Copy every line below that has the word "energy" in it.

──────── GIVEN RECORDS

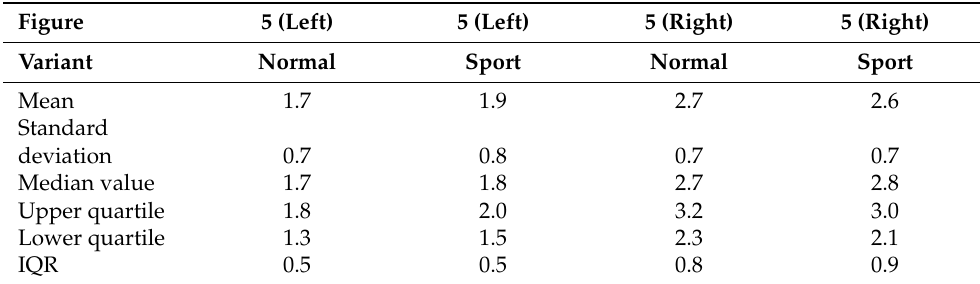
Table A2. Overview of intensity perception of audible impulses determined in this study (%). Figure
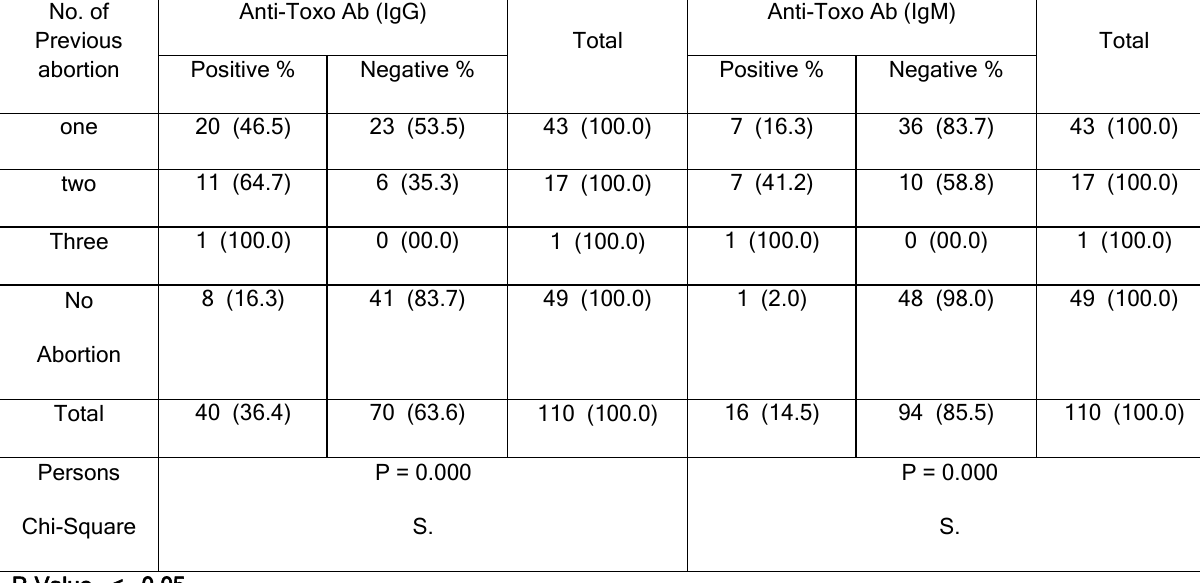
Table (5): Association between the seropositivity rates by ELISA (IgG, IgM) and the number of previous abortion. No. of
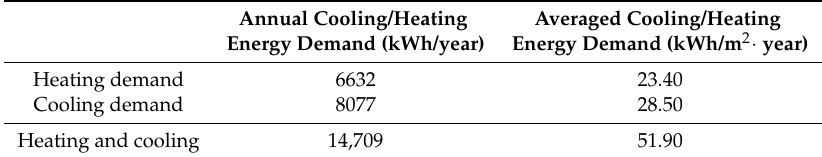
Table 6. Heating/cooling energy demand, Tangier (Morocco)—Scenario 1.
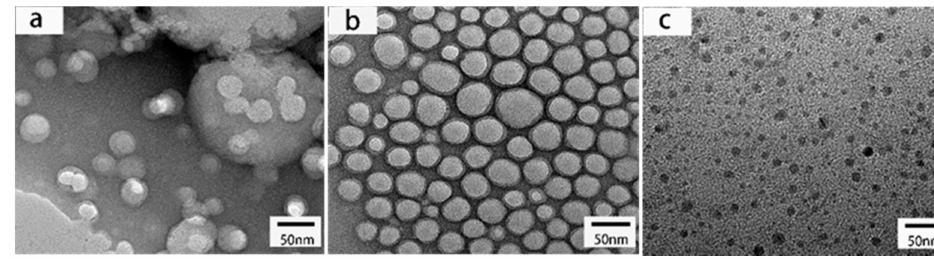
Figure 4. TEM micrographs of ( a ) CO 0% –WPU, ( b ) CO 5.04% –WPU and ( c ) CO 9.66%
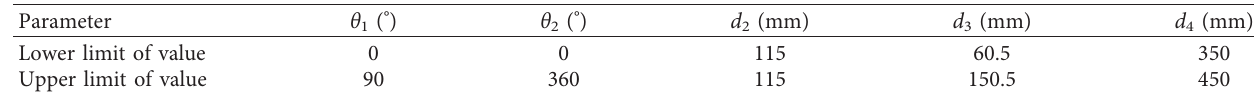
Table 2: The value range of D-H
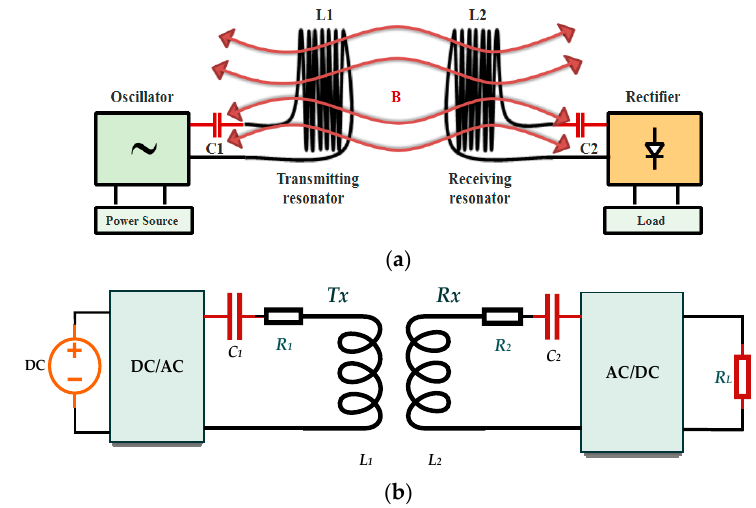
Figure 8. WPT system: ( a ) magnetically coupled resonance WPT (MCR WPT); ( b ) the equivalent circuit of series–series (SS)-compensated WPT.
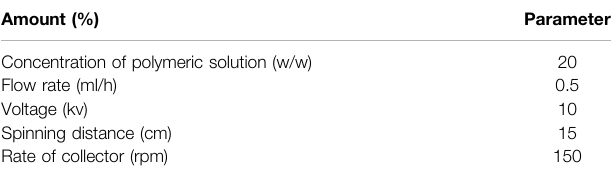
TABLE 1 | Electrospinning parameters for the synthesis of nano fi bers. Amount (%) Parameter Concentration of polymeric solution (w/w)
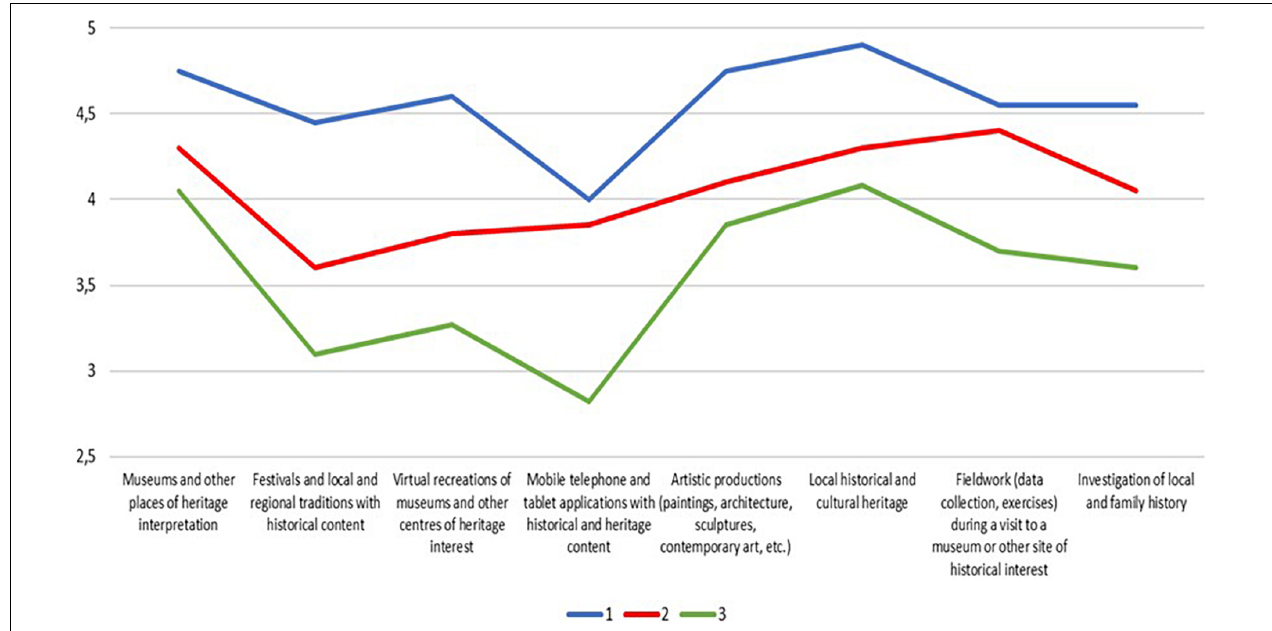
with factor 2, while being grouped preferentially with resources such as films, documentaries and videogames. Also in factor 2, in addition to resources linked with the mass media, more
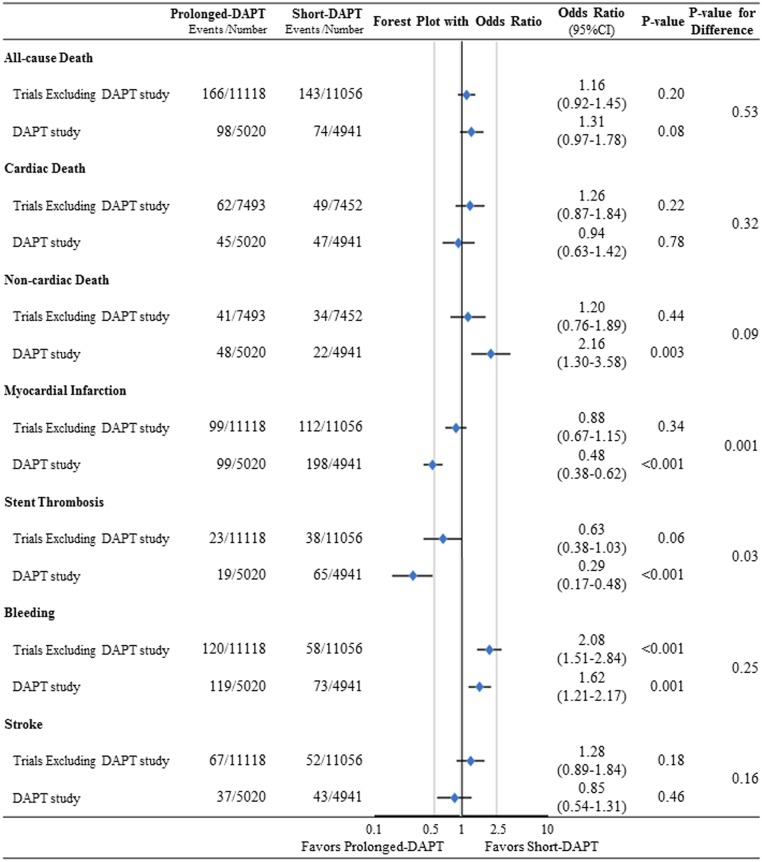
Forest plot with OR of prolonged-DAPT relative to short-DAPT for each clinical outcome for the DAPT trial and the pooled population excluding the DAPT trial.ORs are shown on a logarithmic scale. CI = confidence interval, DAPT = dual anti-platelet therapy, and OR = odds ratio.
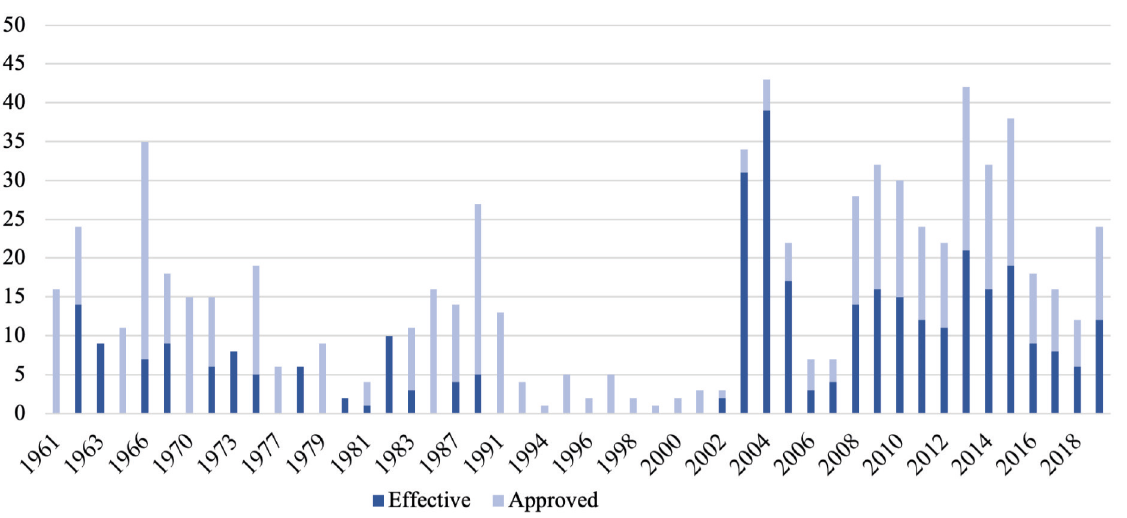
Figure 4. Recommendations and measures approved and made effective in Consultative Meetings from 1961 and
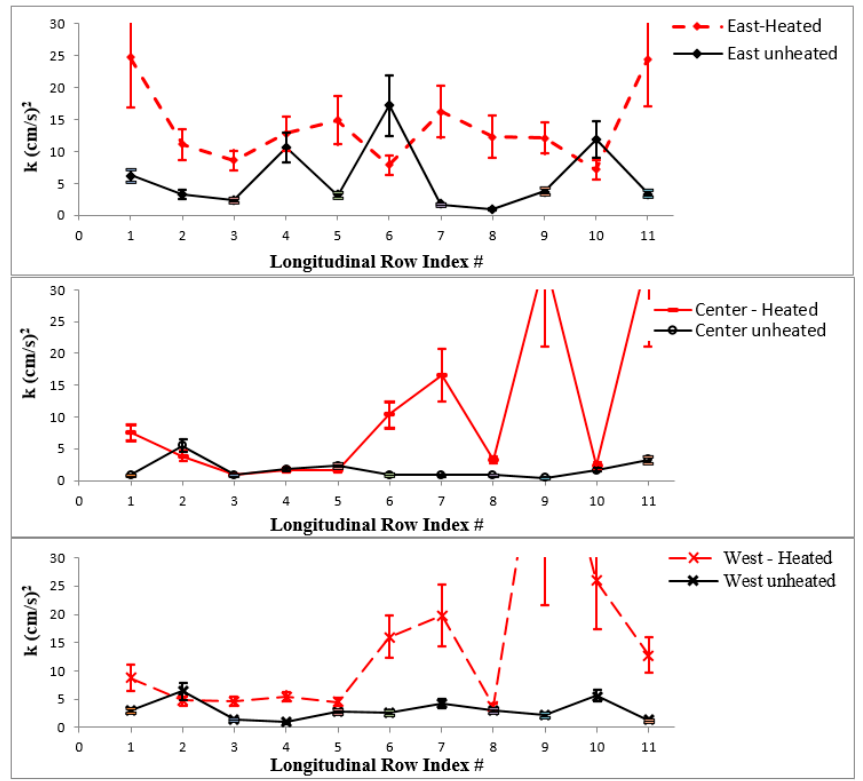
Figure 10. Turbulence kinetic energy comparison for heated and unheated cases in the east, center and west sides of the cabin.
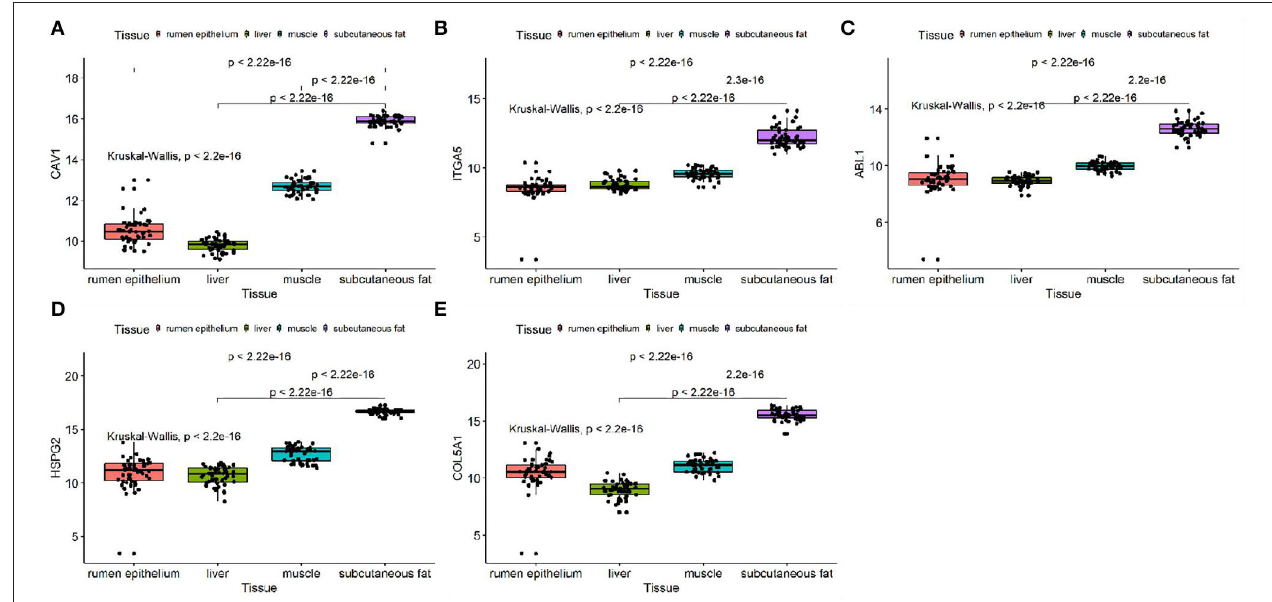
FIGURE 8 | Expression of Hub genes in dataset GSE116775. (A–E) Expression levels of (A) CAV1, (B) ITGA5, (C) ABL1, (D) HSPG2, and (E) COL5A1 were significantly increased in Subcutaneous fat tissue.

────────────────

**ANSWER SECTION**
Table 6. Heating/cooling energy demand, Tangier (Morocco)—Scenario 1.
Figure 10. Turbulence kinetic energy comparison for heated and unheated cases in the east, center and west sides of the cabin.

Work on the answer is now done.